Trump was defending his campaign against criticism that his security staff and supporters have responded to these “little disruptions” with violent attacks, largely directed at minorities. At the same time, Trump has created a false narrative that he has been the victim of an organized effort to deprive him of free speech by protesters who aggressively disrupt his events.

But a thorough review of the video evidence tells a different story. Not a single video has surfaced of anyone initiating violence against Trump’s security staff or supporters in the months prior to the cancellation of his March 11 rally at the University of Illinois in Chicago. Instead, the videos taken at Trump’s rallies from last fall through early March show a pattern of violent assaults and vicious racist invective directed at peaceful demonstrators. These unrestrained attacks are what ultimately led to the organized anti-Trump protest in Chicago.

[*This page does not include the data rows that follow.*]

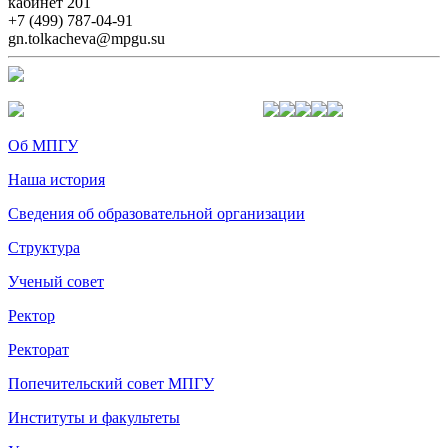
кабинет 201
+7 (499) 787-04-91
gn.tolkacheva@mpgu.su
Об МПГУ
Наша история
Сведения об образовательной организации
Структура
Ученый совет
Ректор
Ректорат
Попечительский совет МПГУ
Институты и факультеты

The incidents leading up to that canceled speech involved single individuals or small groups who stood silently with signs in mute opposition to Trump. The few vocal dissidents could barely make themselves heard in the large venues filled with thousands of Trump supporters.

In each of these instances, Trump could have easily continued his speech without interruption as the protesters were escorted from the venue. Instead, Trump has used these incidents like props in a perverse threepenny opera.

Trump has made a deliberate point of stopping to narrate the expulsions, whipping the crowd into a frenzy by singling out the protesters for abuse and ridicule, while suggesting that they should be treated roughly. He has fed these people to the angry crowds like a zookeeper feeds red meat to hungry hyenas.

What has Trump’s response been to the hateful intolerance of his defenders? Denial and disingenuous equivocation, as was the case when he was pressed to denounce the support of David Duke and the KKK.

Trump and his spokespeople have repeatedly claimed he does not condone violence. But he also does not condemn it. Instead, he justifies it. As he did in the case of 78-year-old John McGraw, who was charged after his violent assault of Rakeem Jones, a black protester being led out of the arena by police during a Trump event in Fayetteville, North Carolina.

The day after the unprovoked assault, a video of McGraw surfaced in which he threatened, “The next time we see him, we might have to kill him.” Trump’s response? On March 13, he told Chuck Todd on Meet the Press that McGraw was just someone who “loves this country” and “wants to see America made great again.” Trump announced that he had instructed his people to look into paying McGraw’s legal fees.

If we accept, for the sake of argument, that Trump is not a bigot, what explains his tolerance of violent racists?

A Feb. 23 New York Times analysis, based on a series of polls conducted in primary states from December through February, concluded that Trump’s early success was built on a core group of steadfast supporters who hold extremely racist views.

For example, an Economist magazine/​YouGov national poll conducted in January revealed that almost 20 percent of Trump’s supporters believe that Abraham Lincoln made a mistake by freeing the slaves.

Trump’s remarkable success may be attributed to this core of extremists who gave him the margins of victory necessary to prevail in the early multi-candidate primary elections. And Trump knows it. Which is why his failure to properly respond to their racist invective and violent quashing of dissent now threatens to fracture the party of Lincoln.